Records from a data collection
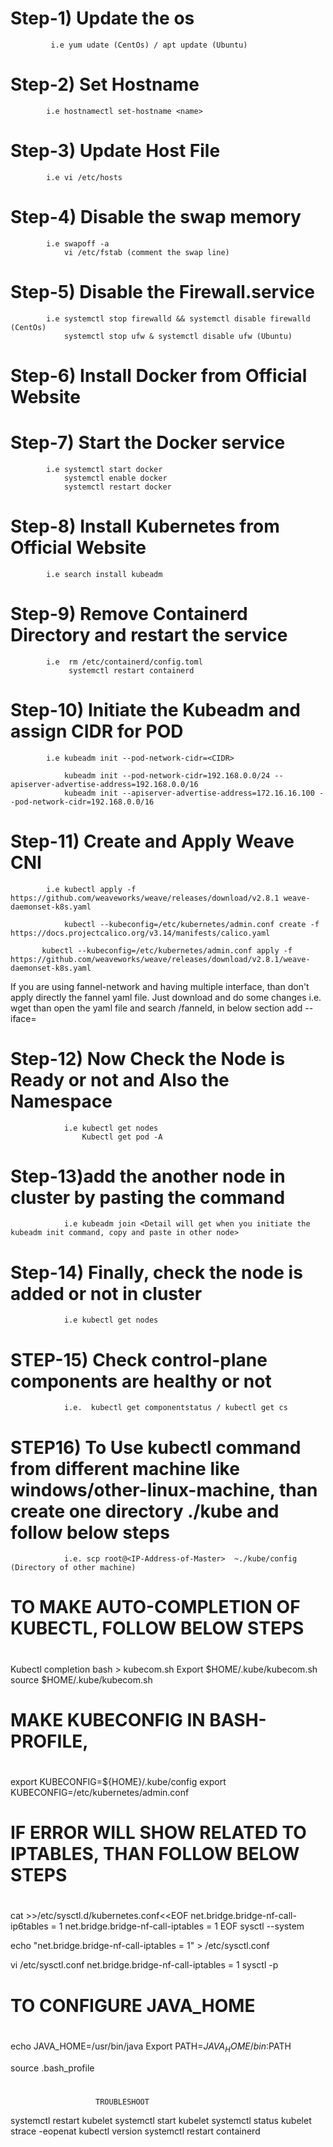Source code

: # Step-1) Update the os
             i.e yum udate (CentOs) / apt update (Ubuntu)

# Step-2) Set Hostname
            i.e hostnamectl set-hostname <name>

# Step-3) Update Host File
            i.e vi /etc/hosts

# Step-4) Disable the swap memory
            i.e swapoff -a
                vi /etc/fstab (comment the swap line)

# Step-5) Disable the Firewall.service
            i.e systemctl stop firewalld && systemctl disable firewalld (CentOs)
                systemctl stop ufw & systemctl disable ufw (Ubuntu)

# Step-6) Install Docker from Official Website

# Step-7) Start the Docker service
            i.e systemctl start docker
                systemctl enable docker
                systemctl restart docker

# Step-8) Install Kubernetes from Official Website
            i.e search install kubeadm

# Step-9) Remove Containerd Directory and restart the service
            i.e  rm /etc/containerd/config.toml
                 systemctl restart containerd

# Step-10) Initiate the Kubeadm and assign CIDR for POD
            i.e kubeadm init --pod-network-cidr=<CIDR>
                        
                kubeadm init --pod-network-cidr=192.168.0.0/24 --apiserver-advertise-address=192.168.0.0/16
                kubeadm init --apiserver-advertise-address=172.16.16.100 --pod-network-cidr=192.168.0.0/16


# Step-11) Create and Apply Weave CNI
            i.e kubectl apply -f https://github.com/weaveworks/weave/releases/download/v2.8.1 weave-daemonset-k8s.yaml

                kubectl --kubeconfig=/etc/kubernetes/admin.conf create -f https://docs.projectcalico.org/v3.14/manifests/calico.yaml

           kubectl --kubeconfig=/etc/kubernetes/admin.conf apply -f https://github.com/weaveworks/weave/releases/download/v2.8.1/weave-daemonset-k8s.yaml

If you are using fannel-network and having multiple interface, than don't apply directly the fannel yaml file. Just download and do some changes
  i.e. wget <fennel-network-yaml-file>
       than open the yaml file and search /fanneld, in below <arg> section add -- iface=<interface-name>


# Step-12) Now Check the Node is Ready or not and Also the Namespace
                i.e kubectl get nodes
                    Kubectl get pod -A

# Step-13)add the another node in cluster by pasting the command
                i.e kubeadm join <Detail will get when you initiate the kubeadm init command, copy and paste in other node>

# Step-14) Finally, check the node is added or not in cluster
                i.e kubectl get nodes

# STEP-15) Check control-plane components are healthy or not
                i.e.  kubectl get componentstatus / kubectl get cs

# STEP16) To Use kubectl command from different machine like windows/other-linux-machine, than create one directory ./kube and follow below steps
                i.e. scp root@<IP-Address-of-Master>  ~./kube/config (Directory of other machine)

# ###############################################################
# TO MAKE AUTO-COMPLETION OF KUBECTL, FOLLOW BELOW STEPS
# ###############################################################
Kubectl completion bash > kubecom.sh
Export $HOME/.kube/kubecom.sh
source $HOME/.kube/kubecom.sh

# ##############################################################
# MAKE KUBECONFIG IN BASH-PROFILE,
# ############################################################
export KUBECONFIG=${HOME}/.kube/config
export KUBECONFIG=/etc/kubernetes/admin.conf

# ############################################################
# IF ERROR WILL SHOW RELATED TO IPTABLES, THAN FOLLOW BELOW STEPS
# ############################################################
cat >>/etc/sysctl.d/kubernetes.conf<<EOF
net.bridge.bridge-nf-call-ip6tables = 1
net.bridge.bridge-nf-call-iptables = 1
EOF
sysctl --system

echo "net.bridge.bridge-nf-call-iptables = 1" > /etc/sysctl.conf

vi /etc/sysctl.conf
net.bridge.bridge-nf-call-iptables = 1
sysctl -p

# ######################################
# TO CONFIGURE JAVA_HOME
# ######################################

echo JAVA_HOME=/usr/bin/java
Export PATH=$JAVA_HOME/bin:$PATH

source .bash_profile




# ##############################################################################################
                       TROUBLESHOOT

systemctl restart kubelet
systemctl start kubelet
systemctl status kubelet
strace -eopenat kubectl version
systemctl restart containerd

▶ ACTION ITEM:
Looking over the records, find each line with the word "network" and copy it.

▶ RESULT OF THIS EXERCISE:
            i.e kubeadm init --pod-network-cidr=<CIDR>
                kubeadm init --pod-network-cidr=192.168.0.0/24 --apiserver-advertise-address=192.168.0.0/16
                kubeadm init --apiserver-advertise-address=172.16.16.100 --pod-network-cidr=192.168.0.0/16
If you are using fannel-network and having multiple interface, than don't apply directly the fannel yaml file. Just download and do some changes
  i.e. wget <fennel-network-yaml-file>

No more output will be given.